A Shareholder Agreement is a written agreement that specifies the rules and procedures that shareholders must follow and the entitlements of shareholders in a corporation. While some aspects of corporate affairs are dictated by legislation, such as the Ontario Business Corporations Act, shareholders have the freedom to decide how other aspects of a corporation will be governed. A Shareholder Agreement can be designed to meet the specific needs of a corporation and its shareholders.

Establishing an Agreement Early

It is easiest to establish a Shareholder Agreement at the very beginning of a new corporate business, before shares are issued and money is invested. Even if the corporation is small or all of the shareholders are in agreement at the time, it is still a good idea to establish this as early as possible in order to minimize risks and protect each shareholder’s rights. As the business grows or as time passes, shareholders may run into disputes, encounter strained relationships or have trouble reaching a consensus. If an agreement has already been made, it can help to minimize and resolve disputes when they arise.

Key Elements of an Agreement

There are a lot of elements that can be included in a Shareholder Agreement in order to create a unique agreement that meets the needs of the shareholders.

Here are some key elements to consider including in an Agreement:

  1. Defining Each Shareholder’s Role

The Agreement should clearly define each shareholder’s role, compensation and how the corporation will be managed. While all shareholders may want the best for the corporation, there may be a clash in management styles amongst the various shareholders.

  1. Protection for Minority Shareholders

With unequal voting power, the voices of minority shareholders can often be overlooked during major corporate decisions. Provisions can be included in the agreement to award specific powers to specific shareholders, clarify voting procedures or to establish fair valuation methods for selling shares.

  1. Restricting Share Transfers

Shareholders may have an interest in restricting to whom shares can be sold or transferred. Provisions such as the right of first refusal or options to purchase can ensure that when a shareholder is looking to sell their shares, they must first offer to sell them to the remaining shareholders before selling to an outside buyer. It is also important to include provisions for what will happen during certain life events such as the death or bankruptcy of one of the shareholders. The Agreement can require the shareholders to sell the shares back to the corporation, as opposed to transferring them to the heirs or creditors.
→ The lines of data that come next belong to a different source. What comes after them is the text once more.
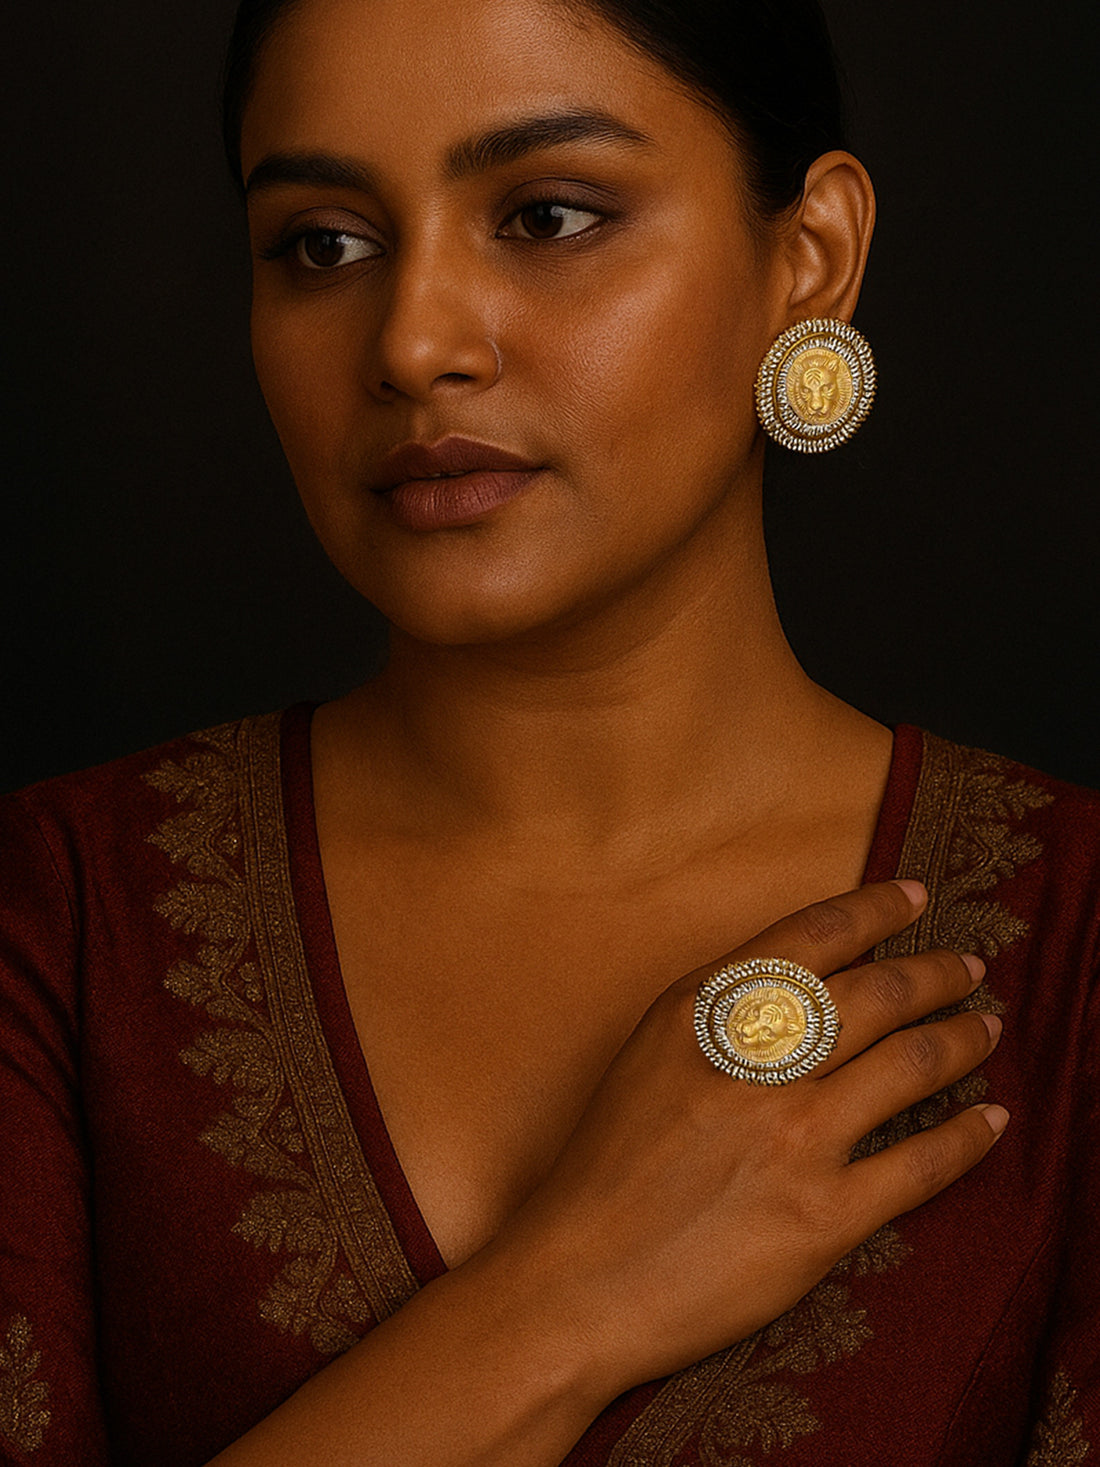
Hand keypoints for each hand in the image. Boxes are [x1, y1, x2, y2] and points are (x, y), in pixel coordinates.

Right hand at [485, 880, 1003, 1397]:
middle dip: (936, 971)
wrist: (578, 1279)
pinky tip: (989, 1120)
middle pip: (877, 993)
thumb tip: (800, 977)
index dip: (876, 909)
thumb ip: (718, 1008)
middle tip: (967, 966)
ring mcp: (794, 1139)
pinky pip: (921, 1164)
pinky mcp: (822, 1217)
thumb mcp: (648, 1055)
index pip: (811, 936)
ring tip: (984, 1029)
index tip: (913, 899)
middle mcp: (757, 1065)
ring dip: (962, 1039)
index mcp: (705, 1014)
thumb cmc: (605, 1167)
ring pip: (911, 1064)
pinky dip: (968, 1136)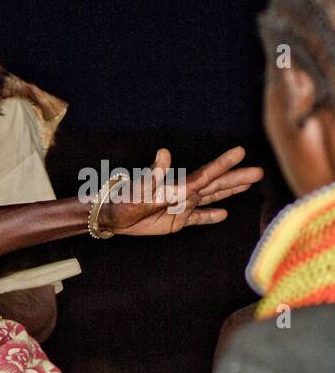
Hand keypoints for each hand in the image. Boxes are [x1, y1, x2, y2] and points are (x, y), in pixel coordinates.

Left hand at [105, 146, 262, 235]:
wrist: (114, 217)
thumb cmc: (127, 201)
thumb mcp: (142, 189)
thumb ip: (156, 174)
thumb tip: (163, 153)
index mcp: (180, 186)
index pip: (207, 175)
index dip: (224, 164)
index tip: (241, 151)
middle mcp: (185, 194)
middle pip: (216, 185)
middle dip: (237, 178)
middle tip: (260, 171)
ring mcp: (183, 207)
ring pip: (212, 197)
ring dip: (230, 192)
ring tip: (250, 184)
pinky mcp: (177, 221)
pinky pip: (197, 218)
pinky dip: (210, 216)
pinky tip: (224, 214)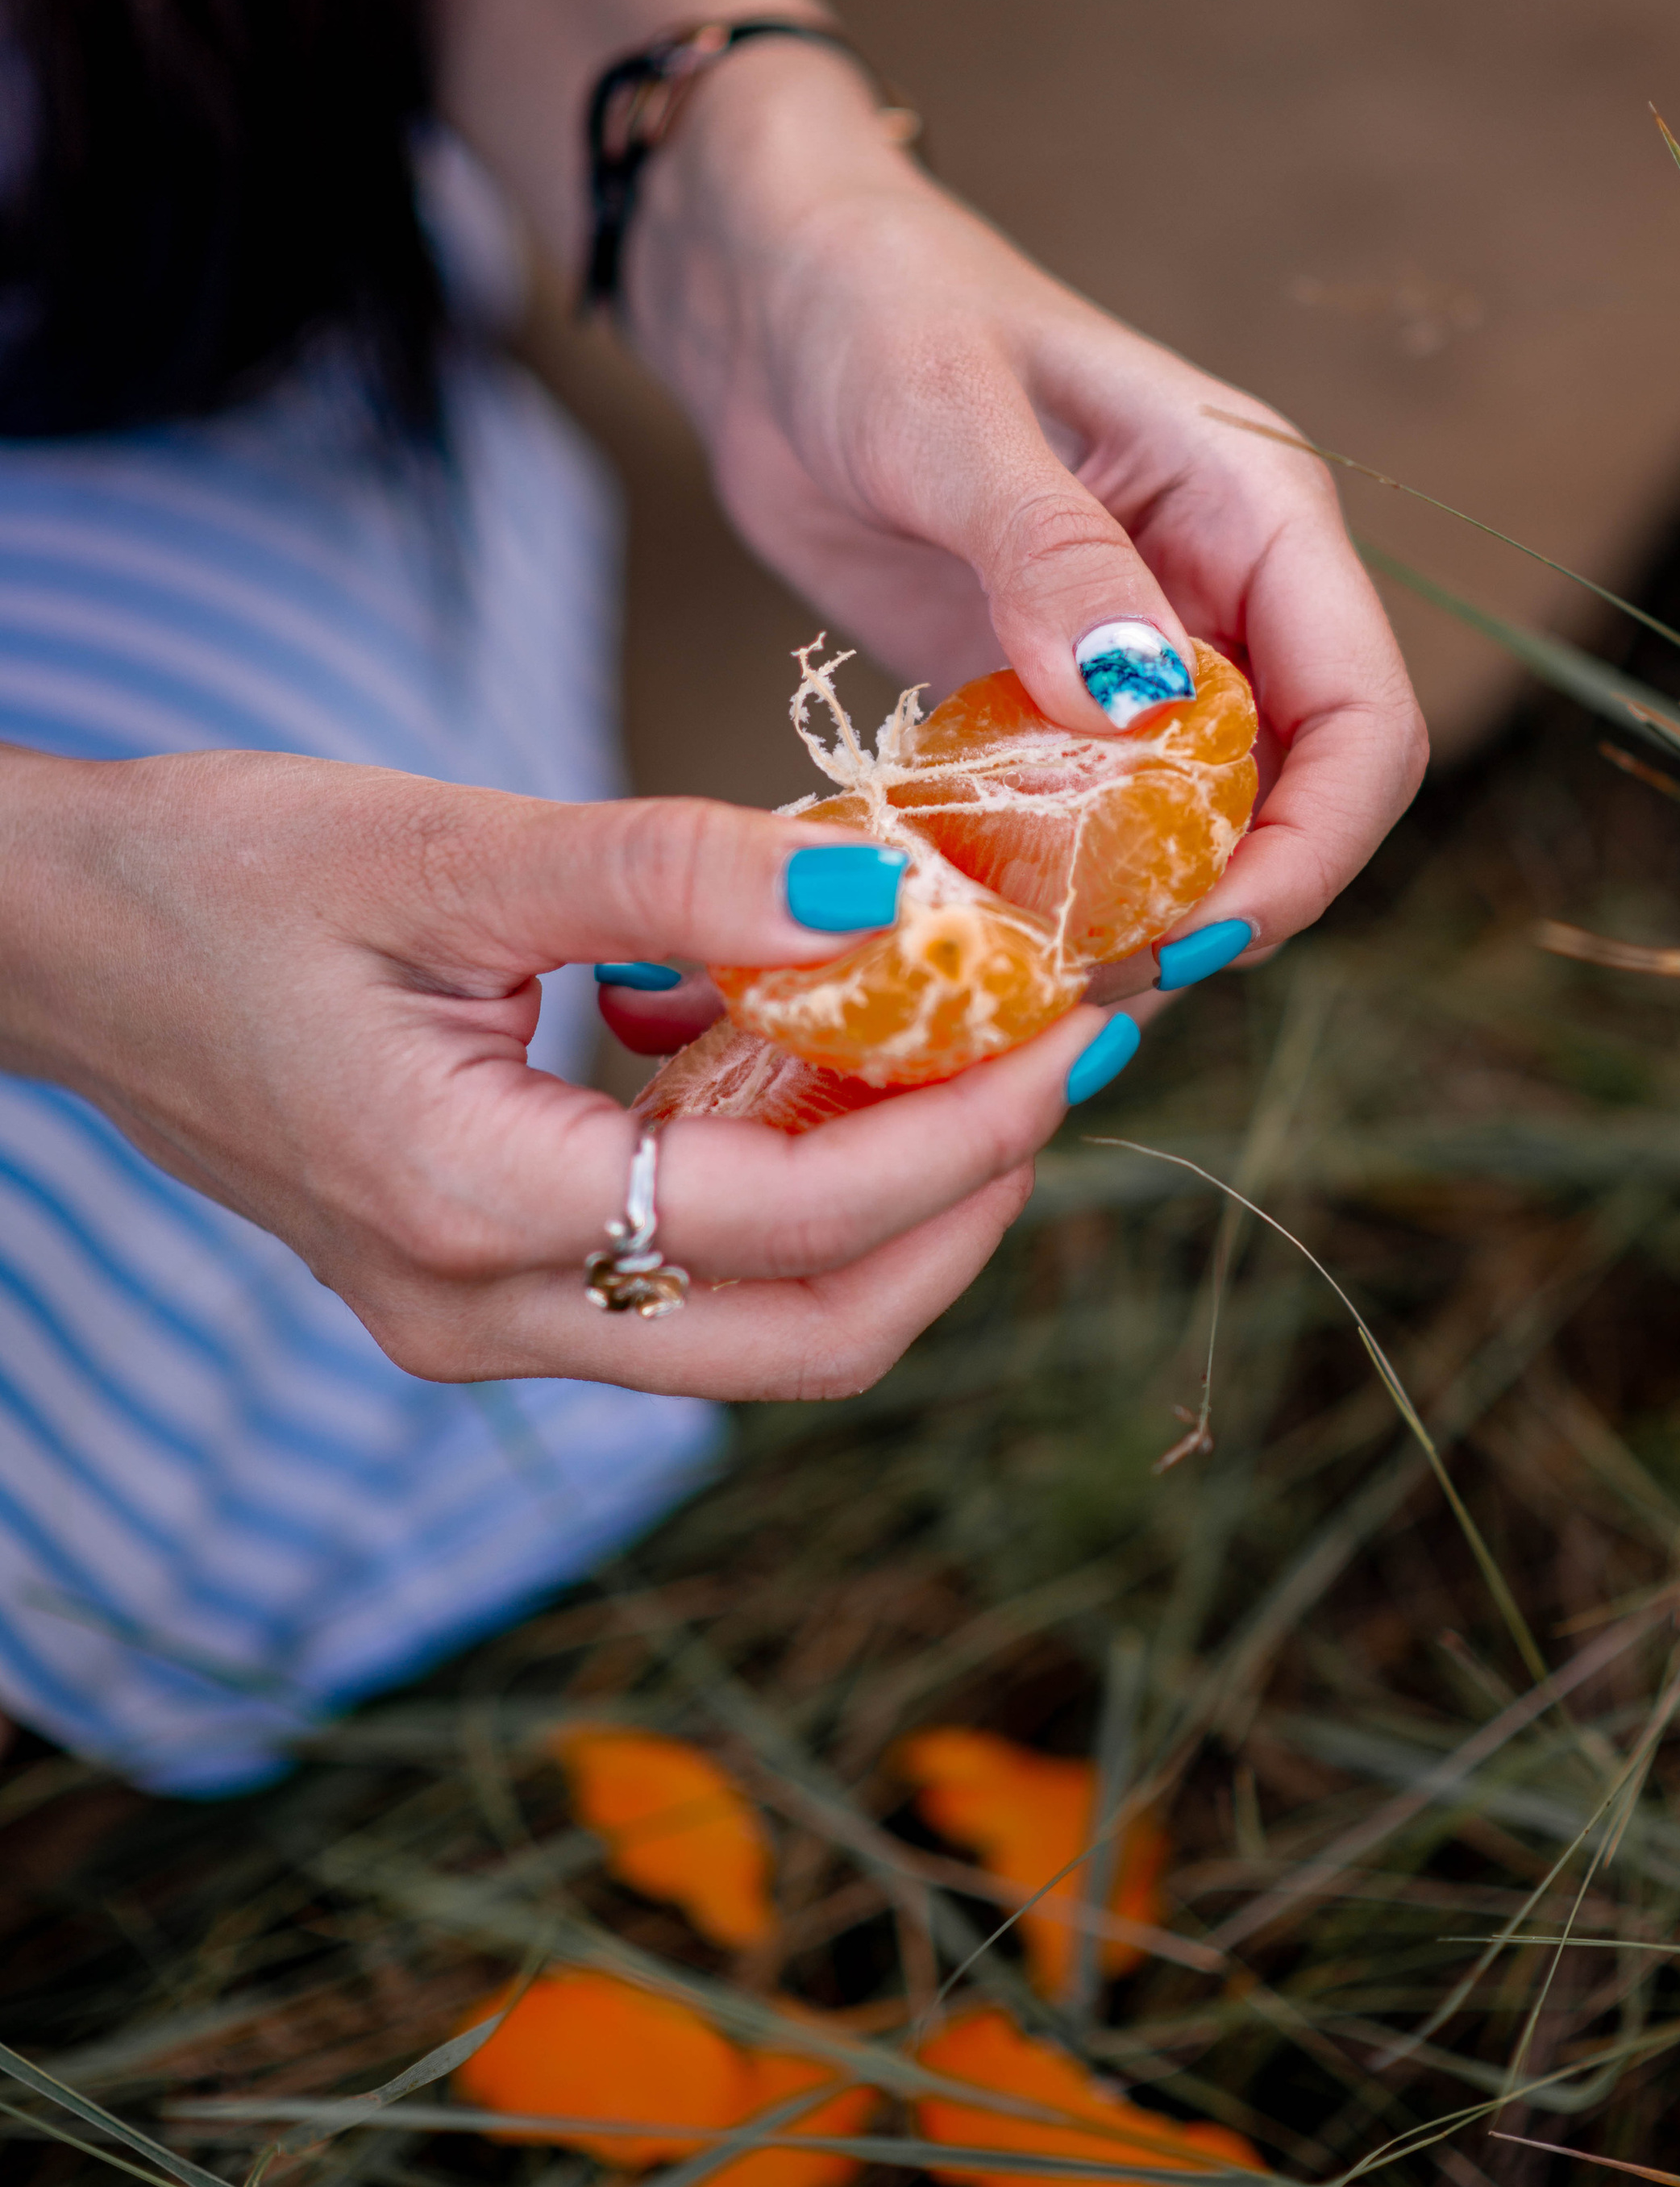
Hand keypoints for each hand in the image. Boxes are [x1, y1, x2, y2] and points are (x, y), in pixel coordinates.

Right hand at [0, 747, 1111, 1398]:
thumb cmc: (221, 875)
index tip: (1072, 1025)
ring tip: (983, 1050)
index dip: (964, 1135)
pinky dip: (797, 1184)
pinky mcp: (485, 1279)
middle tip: (1062, 1059)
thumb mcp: (445, 847)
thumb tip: (884, 893)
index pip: (793, 1226)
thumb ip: (668, 872)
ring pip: (762, 1323)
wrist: (65, 944)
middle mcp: (482, 1312)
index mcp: (468, 1210)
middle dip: (967, 1210)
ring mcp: (480, 1317)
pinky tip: (833, 1053)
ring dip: (896, 1204)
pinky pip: (692, 1271)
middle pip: (810, 1340)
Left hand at [630, 43, 1427, 961]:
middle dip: (1230, 908)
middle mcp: (1227, 592)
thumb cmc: (869, 308)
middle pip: (1300, 798)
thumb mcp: (948, 417)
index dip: (1312, 849)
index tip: (1198, 939)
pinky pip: (1097, 820)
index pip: (1363, 718)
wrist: (764, 296)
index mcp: (1259, 511)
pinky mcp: (1054, 693)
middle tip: (1098, 992)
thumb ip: (1048, 552)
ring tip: (1041, 990)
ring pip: (1202, 827)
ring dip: (1145, 917)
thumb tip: (1142, 698)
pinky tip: (990, 940)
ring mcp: (1144, 649)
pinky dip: (1063, 888)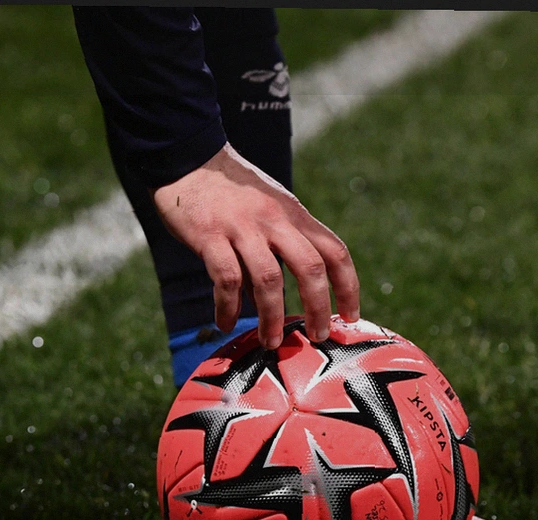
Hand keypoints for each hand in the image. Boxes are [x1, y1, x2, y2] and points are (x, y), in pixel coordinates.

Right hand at [152, 143, 360, 348]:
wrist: (186, 159)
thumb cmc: (229, 193)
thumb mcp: (266, 212)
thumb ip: (276, 252)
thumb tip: (274, 304)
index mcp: (293, 215)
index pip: (334, 252)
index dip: (348, 286)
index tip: (351, 316)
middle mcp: (274, 220)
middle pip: (310, 267)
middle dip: (318, 307)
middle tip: (316, 337)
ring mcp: (242, 227)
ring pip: (269, 279)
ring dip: (272, 317)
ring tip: (271, 342)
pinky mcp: (209, 235)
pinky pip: (226, 280)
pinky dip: (228, 307)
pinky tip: (225, 323)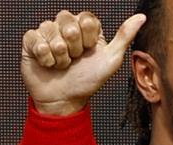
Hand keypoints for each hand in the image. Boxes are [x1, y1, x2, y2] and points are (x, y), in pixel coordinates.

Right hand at [20, 10, 146, 115]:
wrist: (65, 100)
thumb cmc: (88, 81)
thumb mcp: (111, 60)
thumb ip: (124, 36)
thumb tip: (141, 17)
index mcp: (86, 28)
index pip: (86, 18)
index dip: (88, 38)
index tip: (88, 52)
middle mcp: (66, 26)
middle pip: (67, 20)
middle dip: (73, 46)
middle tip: (74, 60)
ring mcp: (48, 33)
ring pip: (50, 30)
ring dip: (59, 55)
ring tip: (62, 65)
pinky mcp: (31, 41)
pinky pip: (34, 38)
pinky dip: (44, 56)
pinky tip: (48, 64)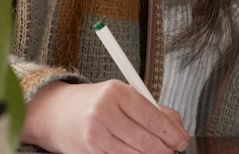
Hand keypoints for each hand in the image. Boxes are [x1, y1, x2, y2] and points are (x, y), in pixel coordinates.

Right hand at [22, 80, 189, 153]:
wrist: (57, 113)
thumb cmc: (96, 103)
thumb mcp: (123, 95)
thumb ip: (153, 109)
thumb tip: (178, 130)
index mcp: (116, 91)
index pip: (152, 116)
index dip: (171, 133)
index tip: (182, 140)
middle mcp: (103, 111)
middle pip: (145, 140)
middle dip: (165, 149)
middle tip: (174, 151)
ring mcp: (94, 134)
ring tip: (159, 153)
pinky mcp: (89, 152)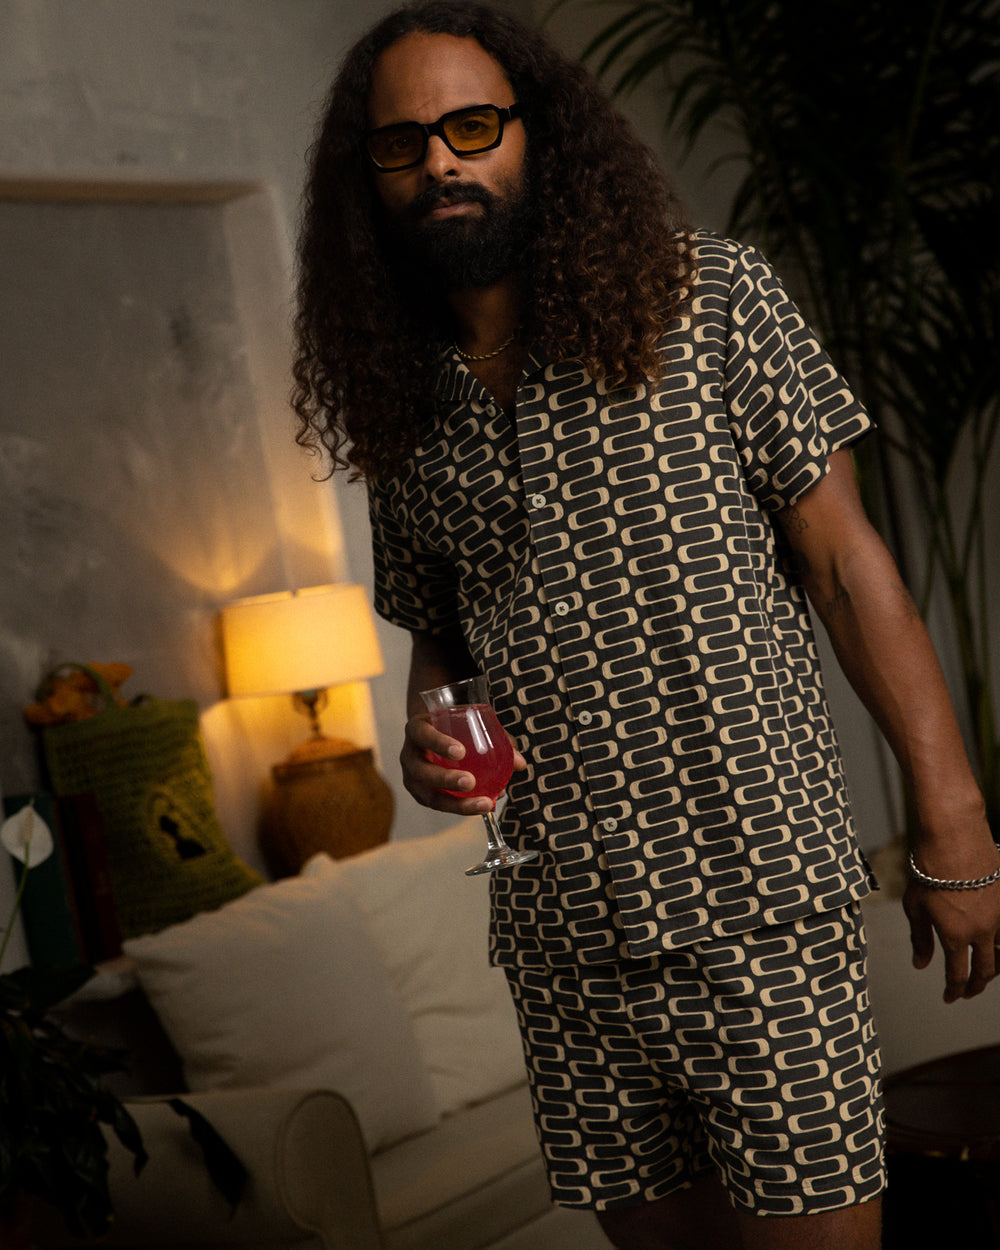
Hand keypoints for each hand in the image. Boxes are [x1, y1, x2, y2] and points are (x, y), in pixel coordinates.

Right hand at [399, 712, 526, 815]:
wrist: (433, 734)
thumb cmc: (453, 726)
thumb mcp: (469, 723)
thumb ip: (495, 738)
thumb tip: (519, 763)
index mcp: (417, 729)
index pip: (422, 735)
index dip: (438, 743)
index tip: (460, 752)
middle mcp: (409, 755)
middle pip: (422, 771)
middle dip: (446, 779)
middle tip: (470, 782)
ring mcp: (412, 778)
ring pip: (430, 796)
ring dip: (457, 803)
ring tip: (485, 804)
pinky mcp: (421, 794)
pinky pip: (439, 804)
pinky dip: (461, 808)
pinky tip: (483, 807)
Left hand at [903, 841, 999, 1001]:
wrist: (955, 836)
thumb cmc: (928, 868)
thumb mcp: (915, 906)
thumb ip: (920, 938)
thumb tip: (920, 965)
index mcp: (956, 935)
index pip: (958, 975)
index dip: (953, 990)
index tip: (949, 998)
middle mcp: (983, 931)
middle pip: (986, 971)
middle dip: (976, 986)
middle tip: (967, 992)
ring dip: (994, 969)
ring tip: (983, 974)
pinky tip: (994, 947)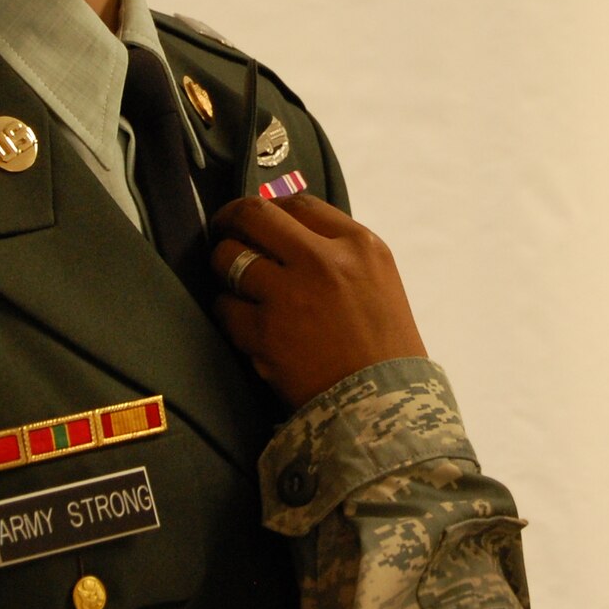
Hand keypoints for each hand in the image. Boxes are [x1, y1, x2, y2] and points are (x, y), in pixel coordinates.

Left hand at [209, 193, 426, 407]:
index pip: (299, 203)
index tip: (258, 218)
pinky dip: (228, 311)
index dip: (270, 207)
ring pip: (229, 257)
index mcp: (358, 245)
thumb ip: (339, 250)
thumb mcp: (378, 280)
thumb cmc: (385, 346)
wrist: (385, 406)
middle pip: (254, 215)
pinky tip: (242, 321)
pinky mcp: (265, 332)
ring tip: (231, 280)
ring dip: (223, 267)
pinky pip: (225, 306)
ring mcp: (290, 295)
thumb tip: (287, 228)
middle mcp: (323, 261)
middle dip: (230, 219)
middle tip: (224, 230)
  1. Unanimous Shareholder Agreements

A Shareholder Agreement can restrict powers that are allotted to the directors of the corporation. Tasks such as entering into major contracts, appointing officers or issuing shares can instead be assumed by the shareholders together. If this occurs then a Unanimous Shareholder Agreement (“USA”) forms, requiring a unanimous vote on these specific responsibilities. Although shareholders are typically not held liable for corporate debts and decisions, if there is a USA in place the shareholders can be held liable for decisions relating to these tasks.

  1. Managing Disputes

Even with a Shareholder Agreement in place, disputes can develop for many reasons, such as a lack of communication, different visions for the corporation or if one shareholder is not pulling their weight. The Agreement can mandate that certain disputes go through mediation or arbitration before any legal proceedings are commenced. Mediation or arbitration can lead to quick, cost-effective and meaningful resolutions.

Something to Think About

A thorough and clearly written Shareholder Agreement can minimize the number of disputes amongst shareholders and can help to effectively deal with disputes when they do arise. A Shareholder Agreement should also contain some flexibility so that it can address unforeseen issues. It is a smart decision to invest the time and resources to establish a Shareholder Agreement at the inception of a new corporation.